Records shown
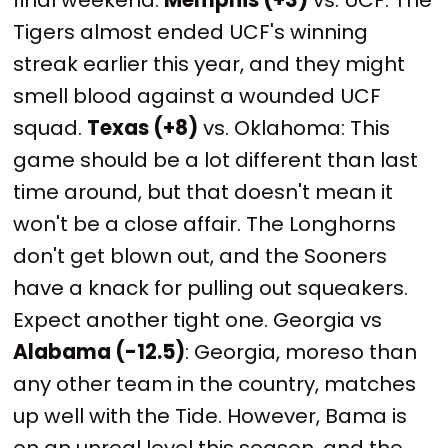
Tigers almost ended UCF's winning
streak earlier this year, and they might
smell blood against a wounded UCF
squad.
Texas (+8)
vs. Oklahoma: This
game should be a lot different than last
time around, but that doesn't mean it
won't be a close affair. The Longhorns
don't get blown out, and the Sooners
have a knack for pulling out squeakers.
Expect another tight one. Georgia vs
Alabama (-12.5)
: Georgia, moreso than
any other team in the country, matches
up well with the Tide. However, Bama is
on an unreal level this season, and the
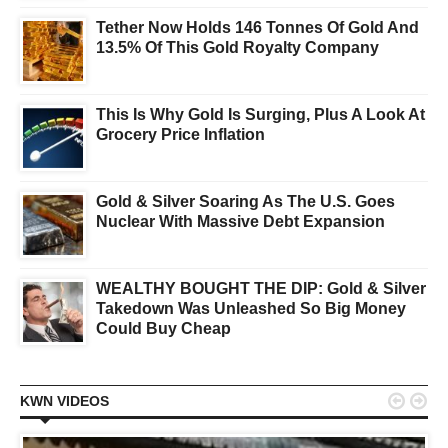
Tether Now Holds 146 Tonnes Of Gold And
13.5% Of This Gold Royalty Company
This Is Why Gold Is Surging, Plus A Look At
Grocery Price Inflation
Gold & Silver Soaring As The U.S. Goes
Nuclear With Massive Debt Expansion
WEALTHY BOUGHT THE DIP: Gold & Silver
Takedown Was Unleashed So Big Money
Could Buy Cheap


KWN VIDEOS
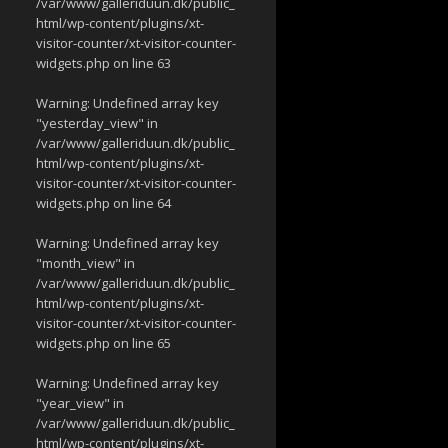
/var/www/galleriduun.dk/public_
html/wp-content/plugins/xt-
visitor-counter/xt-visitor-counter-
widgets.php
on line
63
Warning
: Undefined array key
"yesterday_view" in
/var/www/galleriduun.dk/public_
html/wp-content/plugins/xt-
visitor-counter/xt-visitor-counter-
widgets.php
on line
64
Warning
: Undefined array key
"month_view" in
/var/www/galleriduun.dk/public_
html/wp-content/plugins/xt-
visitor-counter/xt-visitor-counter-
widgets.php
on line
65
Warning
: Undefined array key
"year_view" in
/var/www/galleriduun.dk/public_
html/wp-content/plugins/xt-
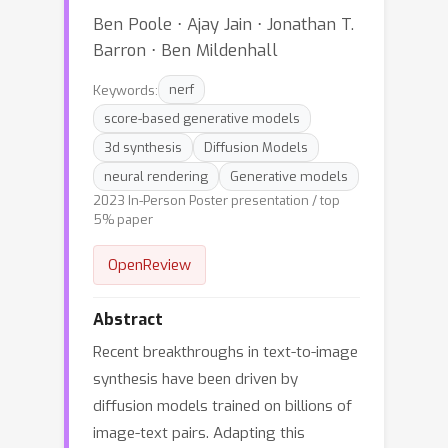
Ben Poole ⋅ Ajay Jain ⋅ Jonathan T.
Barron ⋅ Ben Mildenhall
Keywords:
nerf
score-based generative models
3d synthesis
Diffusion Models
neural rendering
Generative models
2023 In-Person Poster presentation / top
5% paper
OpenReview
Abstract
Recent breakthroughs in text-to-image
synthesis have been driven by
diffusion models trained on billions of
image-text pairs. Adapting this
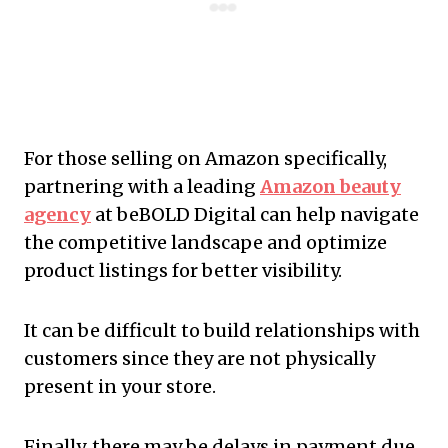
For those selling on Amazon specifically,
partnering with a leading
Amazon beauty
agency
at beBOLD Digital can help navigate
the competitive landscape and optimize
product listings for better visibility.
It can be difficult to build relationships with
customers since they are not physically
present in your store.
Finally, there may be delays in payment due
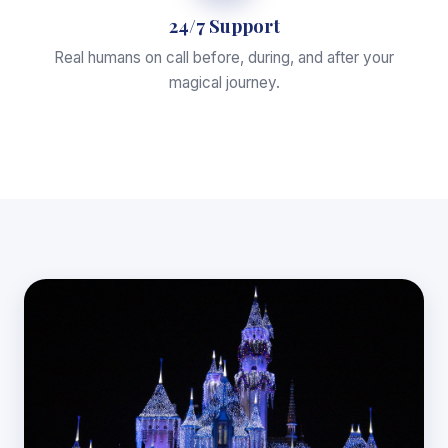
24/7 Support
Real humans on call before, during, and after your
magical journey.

* * *

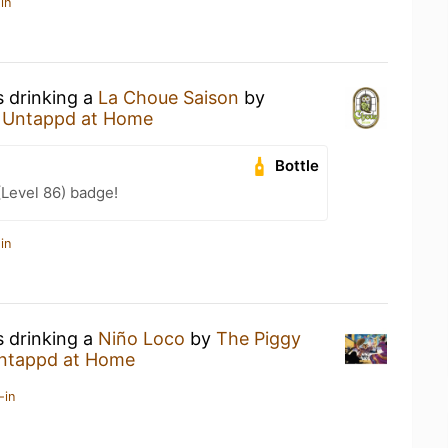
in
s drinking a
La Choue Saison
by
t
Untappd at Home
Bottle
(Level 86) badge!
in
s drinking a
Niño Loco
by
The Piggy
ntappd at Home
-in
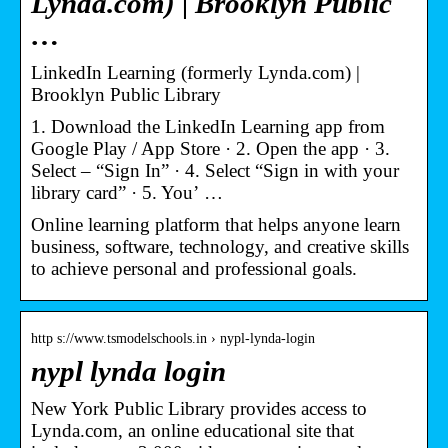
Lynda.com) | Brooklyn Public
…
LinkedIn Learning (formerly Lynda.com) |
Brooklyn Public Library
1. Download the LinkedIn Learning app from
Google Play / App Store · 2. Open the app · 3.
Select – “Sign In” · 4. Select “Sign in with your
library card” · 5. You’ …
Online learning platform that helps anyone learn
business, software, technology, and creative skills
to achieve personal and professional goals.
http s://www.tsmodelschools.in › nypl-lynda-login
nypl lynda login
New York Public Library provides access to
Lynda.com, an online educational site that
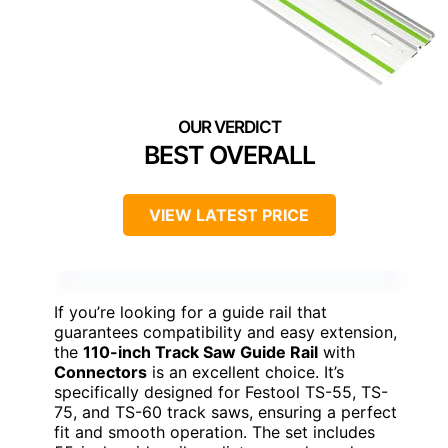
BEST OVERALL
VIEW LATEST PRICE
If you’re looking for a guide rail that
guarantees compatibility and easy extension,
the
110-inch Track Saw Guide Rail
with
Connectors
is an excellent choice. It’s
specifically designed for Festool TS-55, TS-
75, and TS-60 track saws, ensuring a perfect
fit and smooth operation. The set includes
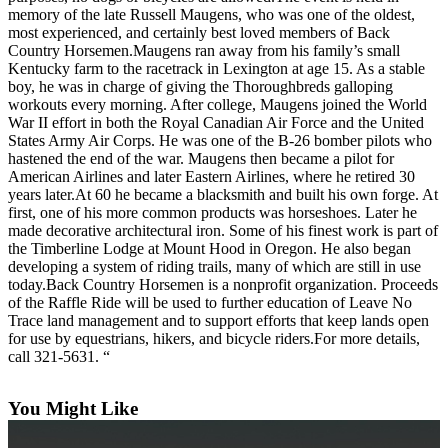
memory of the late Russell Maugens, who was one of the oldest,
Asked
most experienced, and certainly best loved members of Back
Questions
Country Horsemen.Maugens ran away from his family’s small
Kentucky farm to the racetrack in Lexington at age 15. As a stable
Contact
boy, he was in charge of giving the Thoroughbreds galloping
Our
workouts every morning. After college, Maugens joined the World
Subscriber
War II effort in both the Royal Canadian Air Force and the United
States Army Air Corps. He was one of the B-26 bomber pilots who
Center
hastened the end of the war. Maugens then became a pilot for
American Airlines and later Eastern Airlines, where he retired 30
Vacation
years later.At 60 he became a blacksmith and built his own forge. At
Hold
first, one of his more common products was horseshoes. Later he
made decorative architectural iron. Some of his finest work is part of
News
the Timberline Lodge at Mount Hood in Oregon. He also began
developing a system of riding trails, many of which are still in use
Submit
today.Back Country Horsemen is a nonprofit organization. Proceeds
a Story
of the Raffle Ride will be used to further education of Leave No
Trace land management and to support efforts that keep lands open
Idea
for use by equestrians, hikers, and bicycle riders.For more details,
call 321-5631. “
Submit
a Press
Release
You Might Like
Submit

==

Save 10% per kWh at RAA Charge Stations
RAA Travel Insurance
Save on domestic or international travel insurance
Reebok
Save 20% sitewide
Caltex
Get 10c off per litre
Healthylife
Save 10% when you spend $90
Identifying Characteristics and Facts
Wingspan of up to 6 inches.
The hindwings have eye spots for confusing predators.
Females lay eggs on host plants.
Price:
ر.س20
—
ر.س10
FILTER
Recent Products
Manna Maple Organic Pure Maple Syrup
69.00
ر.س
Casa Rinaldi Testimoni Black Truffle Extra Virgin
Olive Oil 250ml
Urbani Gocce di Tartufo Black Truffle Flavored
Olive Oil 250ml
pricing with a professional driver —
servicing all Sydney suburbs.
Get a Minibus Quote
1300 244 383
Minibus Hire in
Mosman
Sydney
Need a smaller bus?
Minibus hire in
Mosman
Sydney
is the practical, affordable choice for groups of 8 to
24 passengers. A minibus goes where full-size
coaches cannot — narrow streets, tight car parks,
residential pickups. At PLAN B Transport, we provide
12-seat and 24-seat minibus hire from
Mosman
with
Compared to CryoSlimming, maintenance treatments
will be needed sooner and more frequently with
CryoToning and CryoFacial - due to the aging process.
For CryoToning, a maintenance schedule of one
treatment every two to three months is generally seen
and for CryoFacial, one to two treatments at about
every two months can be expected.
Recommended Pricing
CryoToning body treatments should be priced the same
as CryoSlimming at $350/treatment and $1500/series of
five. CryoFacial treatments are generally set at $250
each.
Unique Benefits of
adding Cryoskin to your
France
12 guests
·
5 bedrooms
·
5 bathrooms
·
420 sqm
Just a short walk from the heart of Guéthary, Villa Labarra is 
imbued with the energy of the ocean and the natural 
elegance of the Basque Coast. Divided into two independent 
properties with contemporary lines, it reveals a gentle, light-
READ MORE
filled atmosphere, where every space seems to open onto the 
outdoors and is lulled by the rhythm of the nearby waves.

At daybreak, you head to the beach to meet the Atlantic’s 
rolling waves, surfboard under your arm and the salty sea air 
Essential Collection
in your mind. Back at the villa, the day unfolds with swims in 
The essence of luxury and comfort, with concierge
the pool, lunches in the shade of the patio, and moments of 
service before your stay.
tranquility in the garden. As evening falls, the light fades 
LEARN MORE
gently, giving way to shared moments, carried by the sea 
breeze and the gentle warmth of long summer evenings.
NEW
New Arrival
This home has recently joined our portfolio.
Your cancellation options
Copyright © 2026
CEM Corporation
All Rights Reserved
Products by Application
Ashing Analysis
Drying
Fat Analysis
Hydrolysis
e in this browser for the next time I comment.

To do
From the entries above, copy exactly the lines starting at the one with "streak earlier this year, and they might" and stopping at the one with "at beBOLD Digital can help navigate", keeping both ends. Drop the pictures.

Worked solution
streak earlier this year, and they might
smell blood against a wounded UCF
squad.
Texas (+8)
vs. Oklahoma: This
game should be a lot different than last
time around, but that doesn't mean it
won't be a close affair. The Longhorns
don't get blown out, and the Sooners
have a knack for pulling out squeakers.
Expect another tight one. Georgia vs
Alabama (-12.5)
: Georgia, moreso than
any other team in the country, matches
up well with the Tide. However, Bama is
on an unreal level this season, and the
Tether Now Holds 146 Tonnes Of Gold And
13.5% Of This Gold Royalty Company
This Is Why Gold Is Surging, Plus A Look At
Grocery Price Inflation
Gold & Silver Soaring As The U.S. Goes
Nuclear With Massive Debt Expansion
WEALTHY BOUGHT THE DIP: Gold & Silver
Takedown Was Unleashed So Big Money
Could Buy Cheap


KWN VIDEOS
/var/www/galleriduun.dk/public_
html/wp-content/plugins/xt-
visitor-counter/xt-visitor-counter-
widgets.php
on line
63
Warning
: Undefined array key
"yesterday_view" in
/var/www/galleriduun.dk/public_
html/wp-content/plugins/xt-
visitor-counter/xt-visitor-counter-
widgets.php
on line
64
Warning
: Undefined array key
"month_view" in
/var/www/galleriduun.dk/public_
html/wp-content/plugins/xt-
visitor-counter/xt-visitor-counter-
widgets.php
on line
65
Warning
: Undefined array key
"year_view" in
/var/www/galleriduun.dk/public_
html/wp-content/plugins/xt-
Ben Poole ⋅ Ajay Jain ⋅ Jonathan T.
Barron ⋅ Ben Mildenhall
Keywords:
nerf
score-based generative models
3d synthesis
Diffusion Models
neural rendering
Generative models
2023 In-Person Poster presentation / top
5% paper
OpenReview
Abstract
Recent breakthroughs in text-to-image
synthesis have been driven by
diffusion models trained on billions of
image-text pairs. Adapting this
For those selling on Amazon specifically,
partnering with a leading
Amazon beauty
agency
at beBOLD Digital can help navigate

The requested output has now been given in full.